Why Is Interoperability Still An Issue?
By Carlo Longino, Tue Oct 26 22:15:00 GMT 2004
The trade group of US mobile operators says an MMS interoperability group has come up with some guidelines that will let carriers interconnect their multimedia messaging systems "over time." Will they never learn?
The Cellular Telecommunications and Internet Association is hailing the agreement as a "landmark pact", but it's really quite underwhelming. Landmark would have been saying all US carriers are now interconnected, but all that's happened is a group that convened back in May to identify "a common feature set that could be supported by all participating carriers" has developed some sort of framework to technically facilitate interop. The carriers must now iron out deals with each other to connect their networks.

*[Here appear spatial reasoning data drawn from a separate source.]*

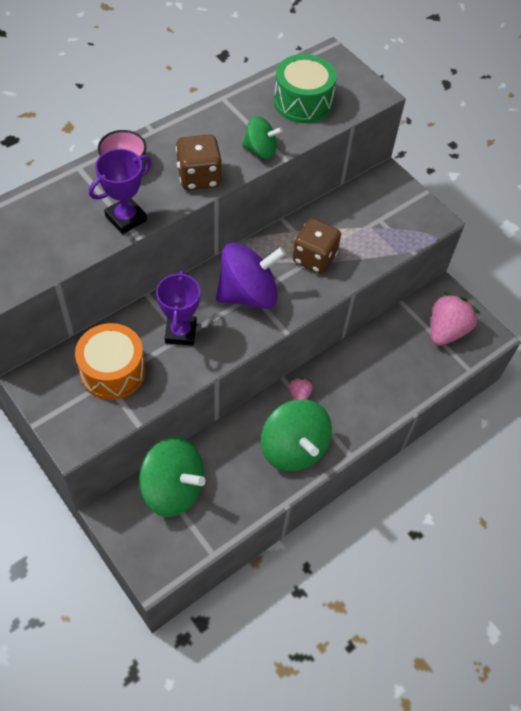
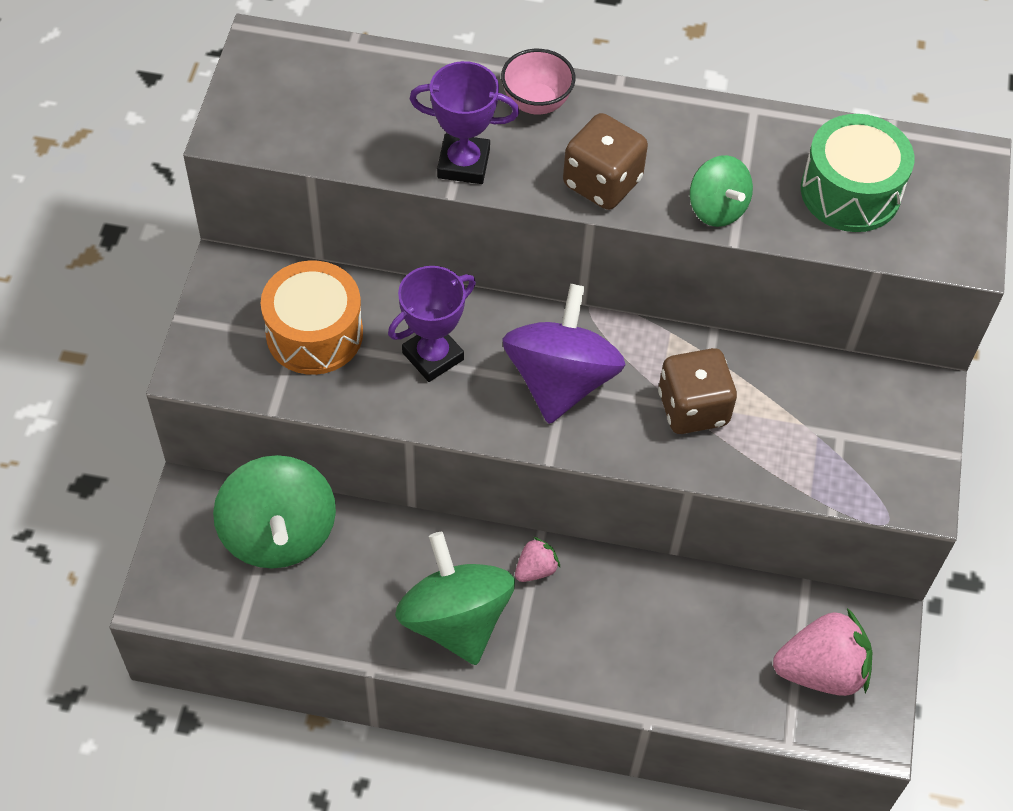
camera: 50 degrees right, 0 degrees up
purple spinning top [216,242,286,309] -> purple spinning top turned 105 degrees counterclockwise [502,284,626,424]
green spinning top [261,399,332,472] -> green spinning top turned 135 degrees clockwise [395,532,515,665]

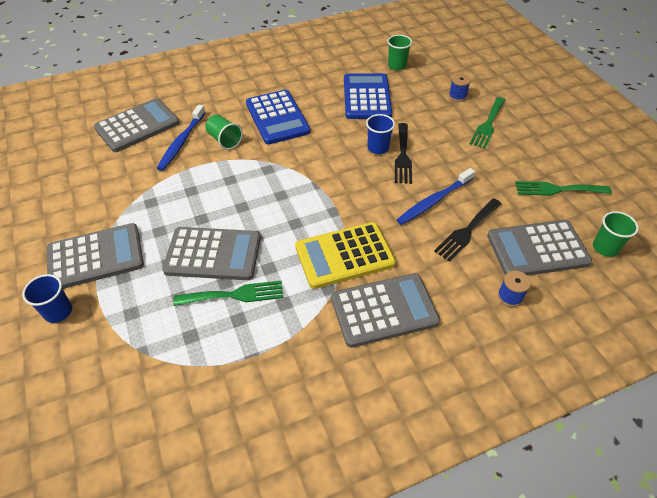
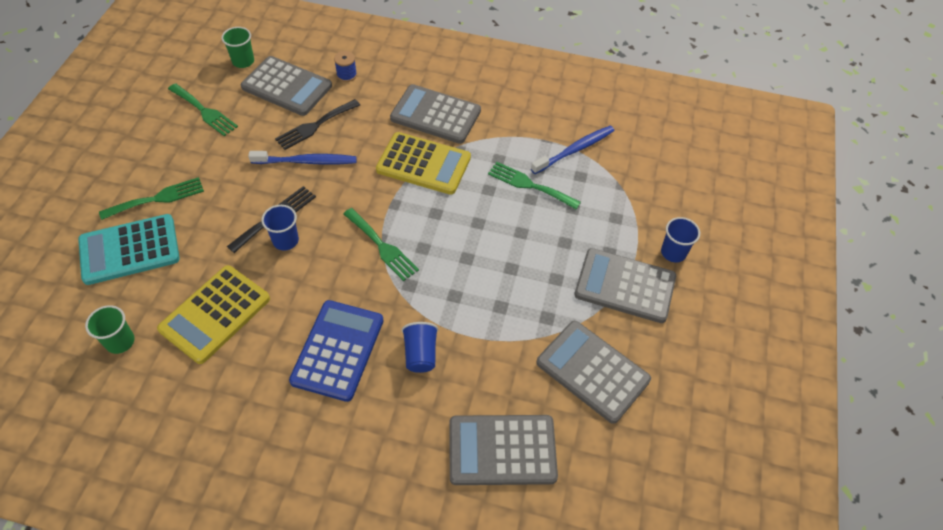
camera: 145 degrees left, 5 degrees up
blue toothbrush [157,105,206,171] -> blue toothbrush moved to [531,126,615,174]
grey calculator [162,227,261,280] -> grey calculator moved to [536,321,651,424]
green cup [206,115,243,150] -> blue cup [402,322,438,373]
blue calculator [344,73,392,119] -> yellow calculator [157,265,270,364]
black fork [434,198,501,262] -> black fork turned 150 degrees clockwise [275,99,360,150]
blue spool [449,74,471,102] -> turquoise calculator [78,214,180,285]
none -> green fork [343,208,419,281]

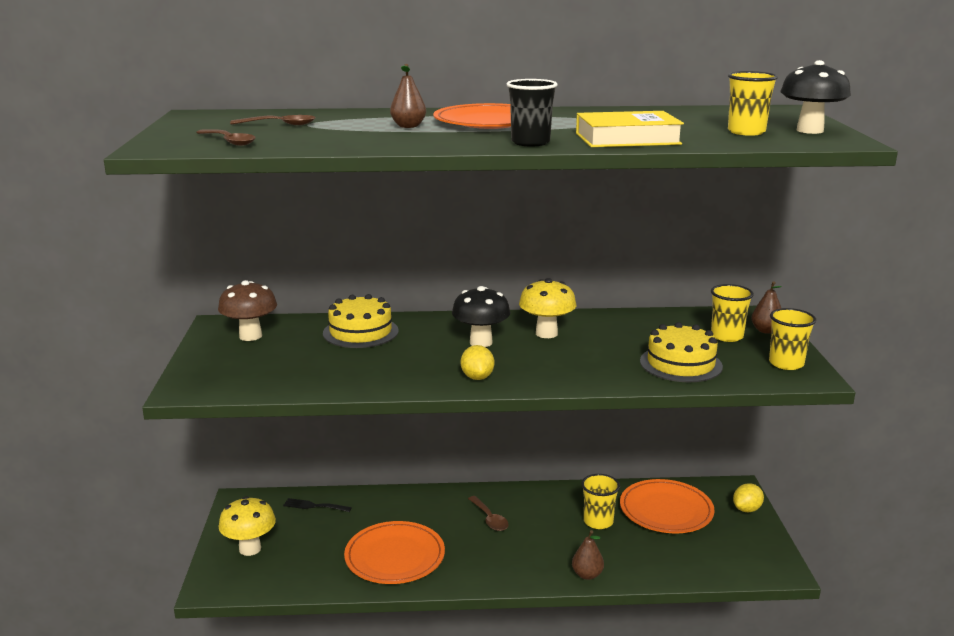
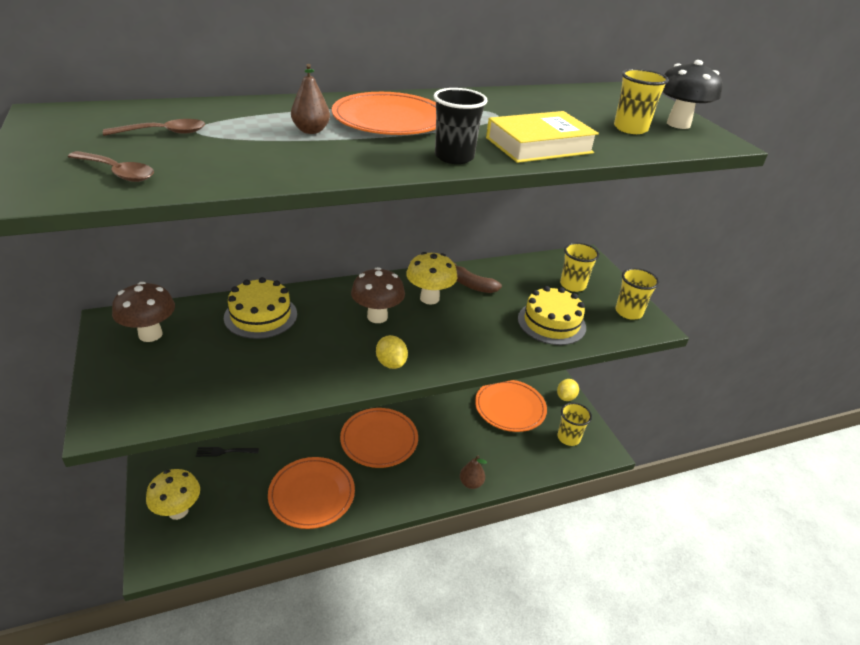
camera: 20 degrees left, 15 degrees up
black mushroom [452,286,511,347] -> brown mushroom [351,267,405,323]
brown spoon [468,496,509,531] -> orange plate [340,408,418,468]
yellow cup [581,474,620,529] -> yellow cup moved to [558,403,592,446]
brown pear [751,281,782,334] -> none
none -> brown banana [454,263,502,293]

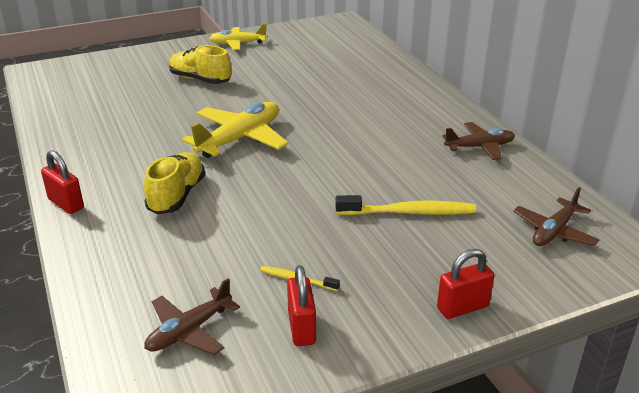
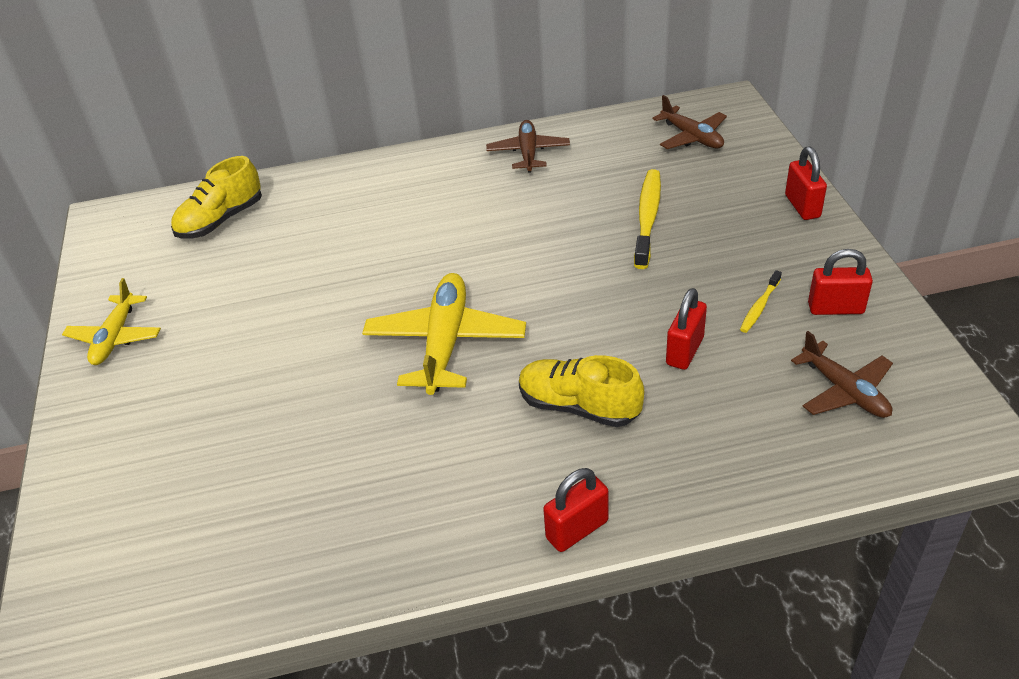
camera: 75 degrees left, 10 degrees up
yellow shoe [169,45,231,84] -> yellow shoe moved to [171,156,262,239]
yellow plane [182,102,288,158] -> yellow plane turned 45 degrees clockwise [362,273,526,395]
none -> red padlock [666,288,707,370]

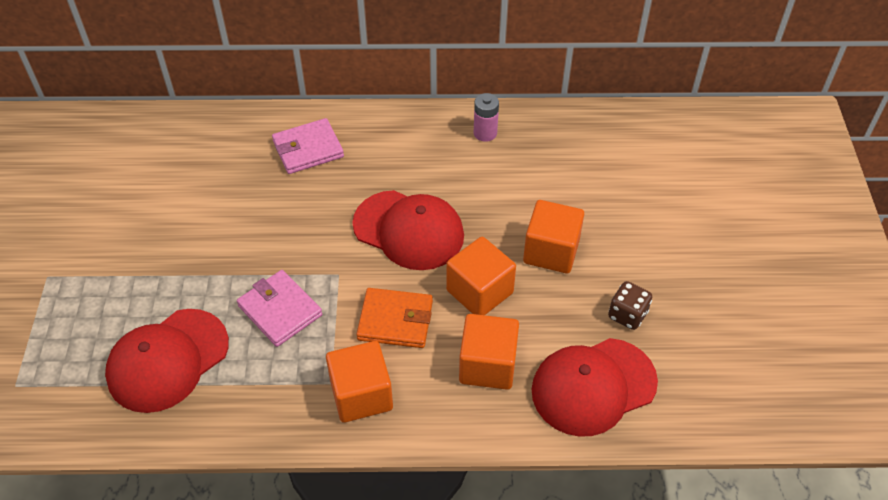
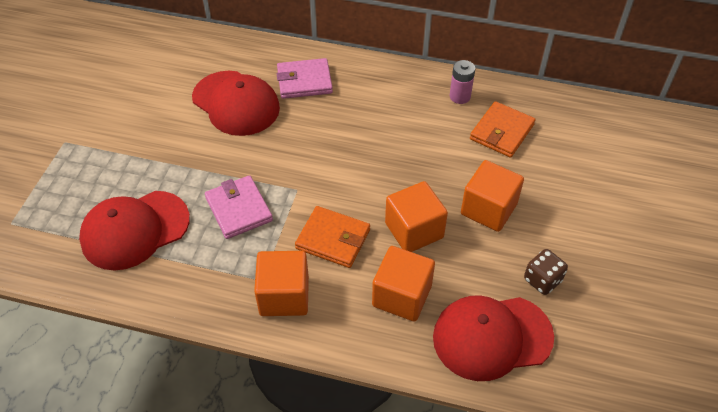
camera: 15 degrees right, 0 degrees up
red cap [352,190,464,270] -> red cap moved to [192,71,280,136]
none -> orange wallet [470,101,535,158]

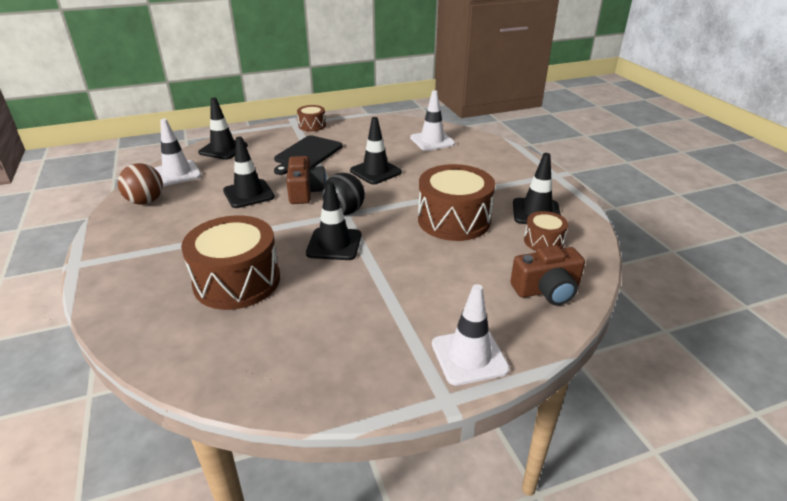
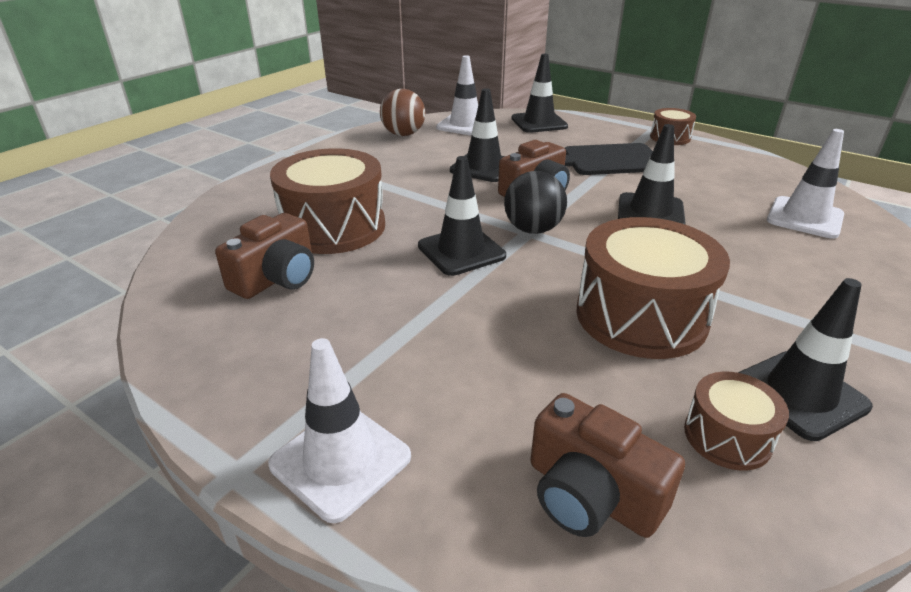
camera: 55 degrees right, 0 degrees up
none -> brown camera [215,213,314,299]

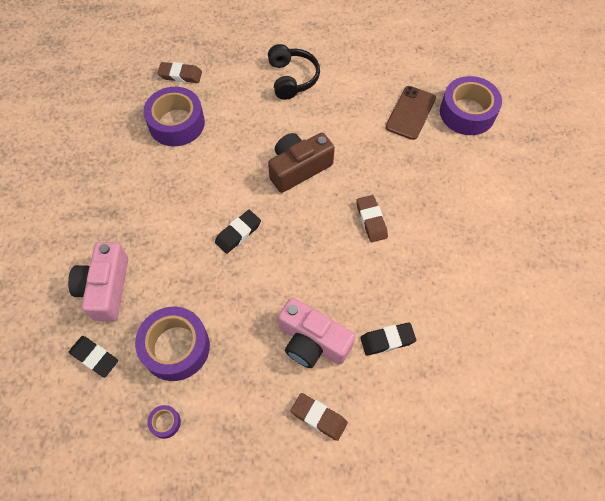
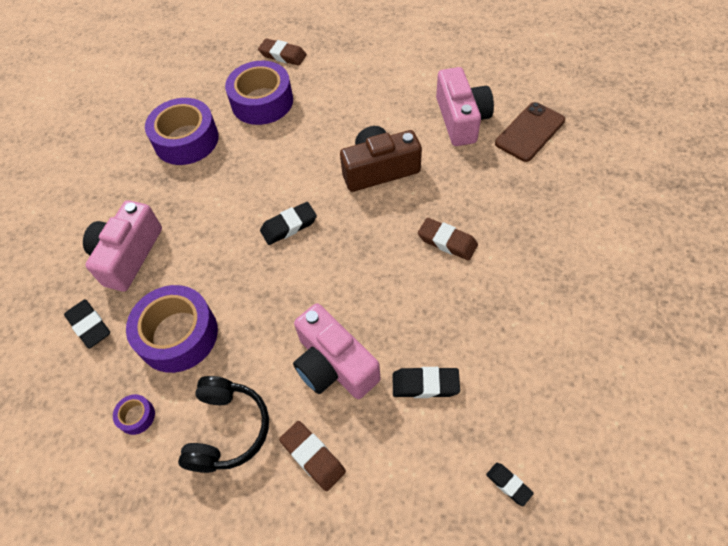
camera: 20 degrees right, 5 degrees down
black headphones [268,44,320,100] -> black headphones moved to [178,376,269,473]
brown eraser [356,195,388,242] -> brown eraser turned 60 degrees counterclockwise [418,218,478,261]
purple tape [440,76,502,135] -> purple tape moved to [145,98,219,165]
none -> pink camera [436,67,494,146]
none -> black eraser [486,463,534,506]

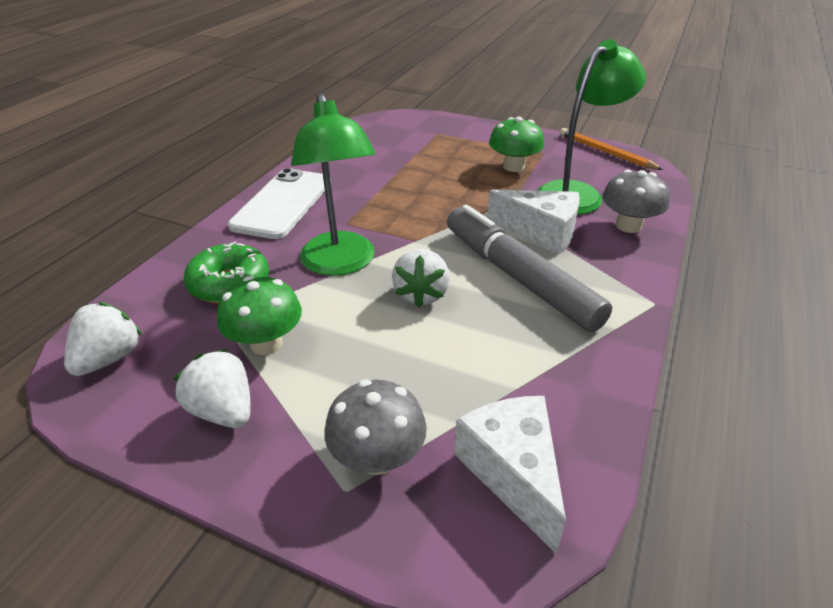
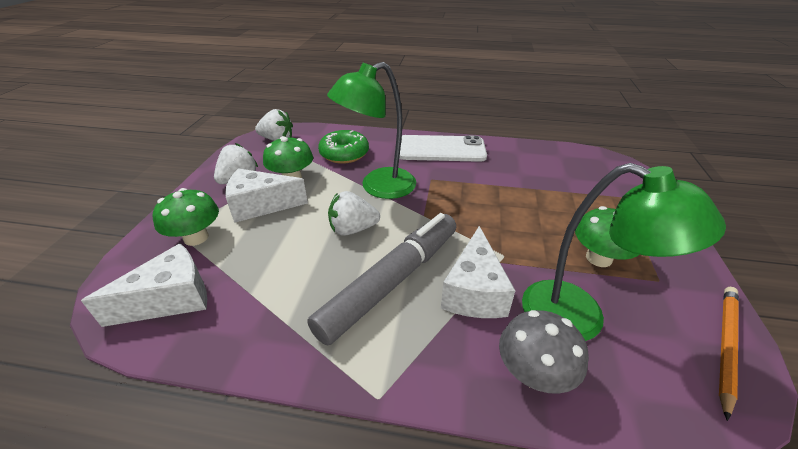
camera: 75 degrees right, 0 degrees up
grey mushroom [324,379,427,475] -> green mushroom [153,188,219,246]
none -> white cheese [225,168,308,223]

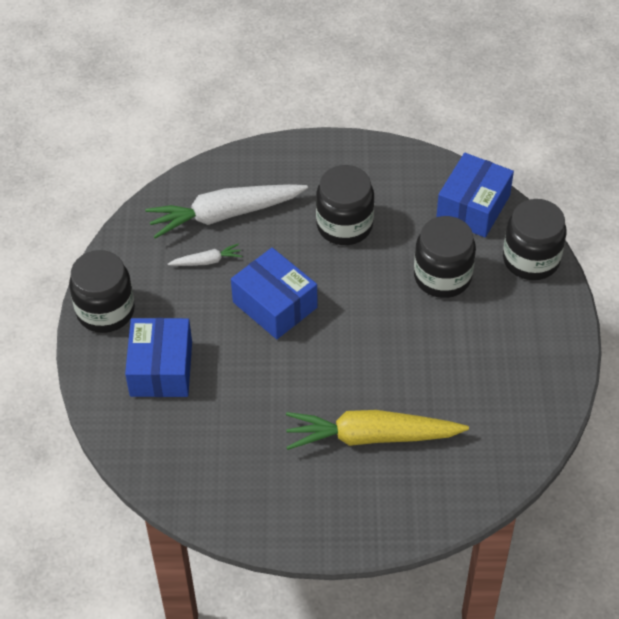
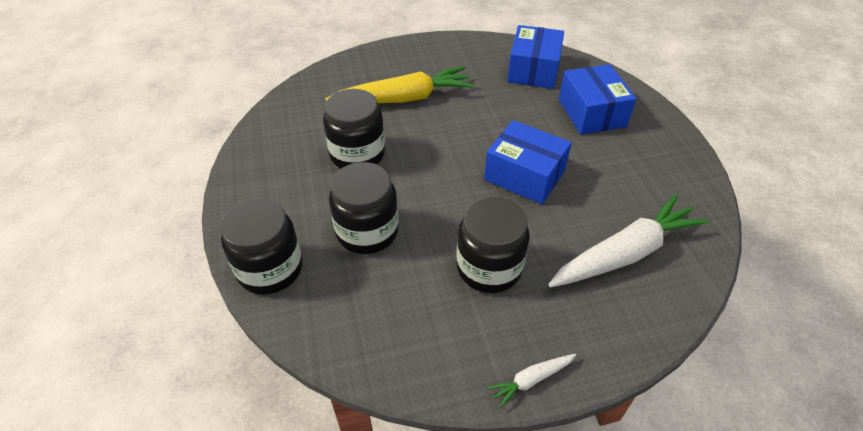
camera: 165 degrees right, 5 degrees down
black jar [69,250,135,333] -> black jar moved to [323,89,385,168]
white carrot [168,243,242,266] -> white carrot moved to [487,354,576,408]
blue box [436,153,514,237] -> blue box moved to [507,25,564,89]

Two points immediately jump out -- was MMS not standard enough, and what's the difference from the guidelines other US trade groups issued nearly six months ago?
It's unbelievable that interoperability and interconnection is still a concern, not just for MMS, but for newer services like push-to-talk and video calling. Operators seem to think that they have more to gain by locking these services down to their own networks, presumably in an attempt to make people buy service from the same carriers as their friends and family, than by engendering the development of the services as a whole by making it possible to communicate via these new services with any user.
Call it fax-machine syndrome: somebody had to buy the first fax machine, but they of course didn't have anybody to fax. But this is even worse -- imagine if faxes couldn't be transmitted across international borders, or from the landline network of one telco to another. That would make faxing fairly worthless. While some mobile operators are taking steps such as offering PC applications to let computer users carry out video calls with 3G users, there's little doubt that interoperability, or the lack thereof, will continue to plague mobile services.
With MMS uptake underwhelming in many places, logic would dictate that operators would do anything they could to support the struggling service, and for those that haven't, one step is implementing interop immediately. But the lesson for future services is that trying to lock groups of users to your network by walling them off from their friends and contacts on other networks doesn't do anybody any good.